Die Sonne geht auf, ein neuer Tag beginnt und in Millionen Küchen auf der Welt qualmt eine Tasse Kaffee auf dem Tisch. Das braune Pulver, das bei vielen zum Alltag gehört, ist eines der wertvollsten Rohstoffe der Erde. Weltweit verdienen circa 125 Millionen Menschen mit Kaffee ihren Lebensunterhalt. Was vielen nicht bewusst ist, dass Kaffee hauptsächlich von Kleinbäuer*innen angebaut wird. Von der milliardenschweren Kaffeeindustrie fließt jedoch nur ein Bruchteil der Einnahmen zurück an die Bäuer*innen. Um genau zu sein erhalten sie für einen drei Euro teuren Kaffee im Durchschnitt nur 3 Cent. Das reicht in vielen Fällen nicht einmal aus, um die Lebenshaltungskosten zu decken. Angetrieben von der Vision die Wertschöpfungskette von Kaffee neu zu denken, will die Zertifizierte B Corp Coffee Circle neue Maßstäbe für fairen Konsum setzen.

In diesem Jahr hat das deutsche Unternehmen den Award “Best of Community” erhalten, ist aber bereits seit 2016 Teil des B Corp-Movements. “Best of Community” bedeutet, dass es zu den leistungsstärksten (weltweit top 5%) B Corps im Wirkungsbereich “Community” in seiner Größenklasse gehört. Coffee Circle setzt sich nicht nur dafür ein, dass Kaffee-Bäuer*innen fair bezahlt werden, sondern arbeitet zusammen mit den Menschen vor Ort an Projekten, die das Leben in den Ursprungsländern des Kaffees verbessern. CEO Martin Elwert hat B Leader Fabian Vermum nach dem Gewinn des Awards in einer Kaffeepause ein bisschen mehr über die Anfänge des Unternehmens, das Impact Business Model und ihre Zusammenarbeit mit ihrer Community erzählt.

Fabian: Was haben deine Mitgründer Moritz, Robert und dich bewegt Kaffee zu verkaufen?

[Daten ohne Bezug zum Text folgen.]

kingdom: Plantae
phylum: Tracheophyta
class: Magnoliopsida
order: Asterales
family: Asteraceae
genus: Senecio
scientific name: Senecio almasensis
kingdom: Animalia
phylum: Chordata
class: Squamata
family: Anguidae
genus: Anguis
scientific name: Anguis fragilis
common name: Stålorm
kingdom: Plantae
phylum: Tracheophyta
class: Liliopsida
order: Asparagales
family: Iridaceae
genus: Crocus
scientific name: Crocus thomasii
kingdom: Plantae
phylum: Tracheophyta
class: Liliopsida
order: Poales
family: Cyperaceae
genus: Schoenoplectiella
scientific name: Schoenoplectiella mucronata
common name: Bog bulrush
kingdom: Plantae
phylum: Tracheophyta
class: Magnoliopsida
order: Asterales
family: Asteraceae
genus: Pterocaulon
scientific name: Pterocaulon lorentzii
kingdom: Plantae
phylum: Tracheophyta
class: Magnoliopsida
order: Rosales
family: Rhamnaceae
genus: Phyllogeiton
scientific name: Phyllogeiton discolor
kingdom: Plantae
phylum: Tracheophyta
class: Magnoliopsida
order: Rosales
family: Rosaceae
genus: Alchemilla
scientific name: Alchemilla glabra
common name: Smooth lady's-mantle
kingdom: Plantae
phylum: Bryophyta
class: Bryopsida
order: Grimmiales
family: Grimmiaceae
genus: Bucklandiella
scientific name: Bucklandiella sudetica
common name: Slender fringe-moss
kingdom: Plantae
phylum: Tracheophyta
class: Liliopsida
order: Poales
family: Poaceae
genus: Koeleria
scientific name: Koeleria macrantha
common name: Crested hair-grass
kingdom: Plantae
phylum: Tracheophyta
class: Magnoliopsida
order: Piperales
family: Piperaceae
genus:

Martin: Das erste Mal, dass wir über Kaffee nachgedacht haben, war während unserer Reise nach Äthiopien. Dort haben wir Moritz’ Bruder beim Bau einer Schule unterstützt. Als wir aus Äthiopien zurückkamen, haben wir überlegt, wie wir unseren Teil leisten können. Durch unsere gesammelte Erfahrung und die geschichtsträchtige Vergangenheit von Kaffee in Äthiopien, kam uns die Idee Kaffee zu verkaufen. Von Anfang an war uns klar, dass wir möglichst ohne Zwischenhändler*innen arbeiten wollen. Gleichzeitig wollten wir der Community vor Ort etwas zurückgeben. So entstand die Idee 1€ pro Kilogramm Kaffee in die Ursprungsländer zurückzugeben.

F: Auf eurer Website sprecht ihr offen über die vielen Siegel und Zertifizierungen, die es gibt. Warum habt ihr euch entschieden dem B Corp-Movement beizutreten?

M: Grundsätzlich würde ich unterscheiden zwischen Standard-Siegeln einzelner Produkte, von denen einige auch nur Mindeststandards sind und B Corp. B Corp ist einer der wenigen Standards, der sich tiefergehend mit dem Thema soziale und ökologische Verantwortung auseinandersetzt.

F: Ihr habt den Best of The World-Preis für den Wirkungsbereich “Community” gewonnen. Wie definiert ihr eure Community?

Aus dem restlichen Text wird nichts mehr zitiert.